Keywords: Plasma chemistry, Laser discharge, Plasma physics, Atomic process, Laser physics.
Classification: 15, 19.1.

Subprograms used:
Cat Id Title Reference
ACWX_v1_0 BOLTZ CPC 11(1976)369
ACZD_v1_0 REACS CPC 18(1979)353
ACZF_v1_0 DATSTOR CPC 18(1979)377

Nature of problem:
PLASKEM is a program to predict the variation with time of the number densities of the various chemical species contained within a plasma, with particular interest in the plasma contained in the discharge tube of gas lasers. The chemical reactions within the plasma may include neutral molecule-neutral molecule collisions as well as electron- molecule, electron-ion and molecule-ion collisions.

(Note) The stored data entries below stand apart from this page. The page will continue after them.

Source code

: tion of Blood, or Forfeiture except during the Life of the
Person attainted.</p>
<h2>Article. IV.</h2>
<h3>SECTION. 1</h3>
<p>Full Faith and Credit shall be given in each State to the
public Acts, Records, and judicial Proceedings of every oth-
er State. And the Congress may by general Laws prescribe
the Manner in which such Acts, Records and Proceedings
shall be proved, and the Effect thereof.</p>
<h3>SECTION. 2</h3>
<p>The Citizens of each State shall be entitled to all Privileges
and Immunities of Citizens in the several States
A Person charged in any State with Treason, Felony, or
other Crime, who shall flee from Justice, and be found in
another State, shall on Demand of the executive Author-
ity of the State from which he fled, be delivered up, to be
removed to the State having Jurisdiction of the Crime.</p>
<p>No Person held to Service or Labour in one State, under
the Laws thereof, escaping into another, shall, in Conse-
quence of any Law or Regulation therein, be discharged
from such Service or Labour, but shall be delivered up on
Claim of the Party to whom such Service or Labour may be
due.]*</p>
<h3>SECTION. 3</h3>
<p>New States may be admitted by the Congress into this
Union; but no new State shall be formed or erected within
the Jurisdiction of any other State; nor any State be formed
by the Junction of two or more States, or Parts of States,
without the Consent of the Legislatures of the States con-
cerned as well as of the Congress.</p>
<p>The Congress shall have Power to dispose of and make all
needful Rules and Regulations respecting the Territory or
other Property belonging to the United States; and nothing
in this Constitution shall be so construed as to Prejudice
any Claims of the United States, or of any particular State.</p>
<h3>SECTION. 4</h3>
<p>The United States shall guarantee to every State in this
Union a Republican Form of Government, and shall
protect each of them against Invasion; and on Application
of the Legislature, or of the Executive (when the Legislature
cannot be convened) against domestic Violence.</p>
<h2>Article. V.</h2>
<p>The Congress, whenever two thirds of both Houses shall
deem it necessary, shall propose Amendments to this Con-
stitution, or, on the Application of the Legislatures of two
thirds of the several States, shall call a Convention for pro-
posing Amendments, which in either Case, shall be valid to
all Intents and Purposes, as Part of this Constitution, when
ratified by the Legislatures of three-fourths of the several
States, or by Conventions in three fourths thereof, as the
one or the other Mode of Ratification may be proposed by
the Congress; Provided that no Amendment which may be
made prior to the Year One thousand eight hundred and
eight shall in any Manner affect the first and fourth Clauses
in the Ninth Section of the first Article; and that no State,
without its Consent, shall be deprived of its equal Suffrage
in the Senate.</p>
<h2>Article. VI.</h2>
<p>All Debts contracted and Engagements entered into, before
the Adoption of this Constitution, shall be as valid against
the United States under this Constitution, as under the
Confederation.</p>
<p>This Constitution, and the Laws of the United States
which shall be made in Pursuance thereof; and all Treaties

The plasma is assumed initially to contain known fractions of primary species which react to form secondary species.

Solution method:
The time rates of change of the number densities of the chemical species are described by a set of coupled, nonlinear differential equations. One equation is required for each primary and each secondary species. An additional equation is required to account for changes in the effective electron temperature. The equations are solved by three alternative methods, (1) Runge-Kutta method, (2) initially by the Runge- Kutta method and subsequently by a modified Hamming predictor-corrector method, (3) Gear's method.

The model used is a spatially independent one, reactions involving the container walls are neglected. The model assumes that the ambient gas temperature remains constant.

Running time:
To solve 20 equations over a period of 300 ns on the ICL 1906A requires of the order of 50 s.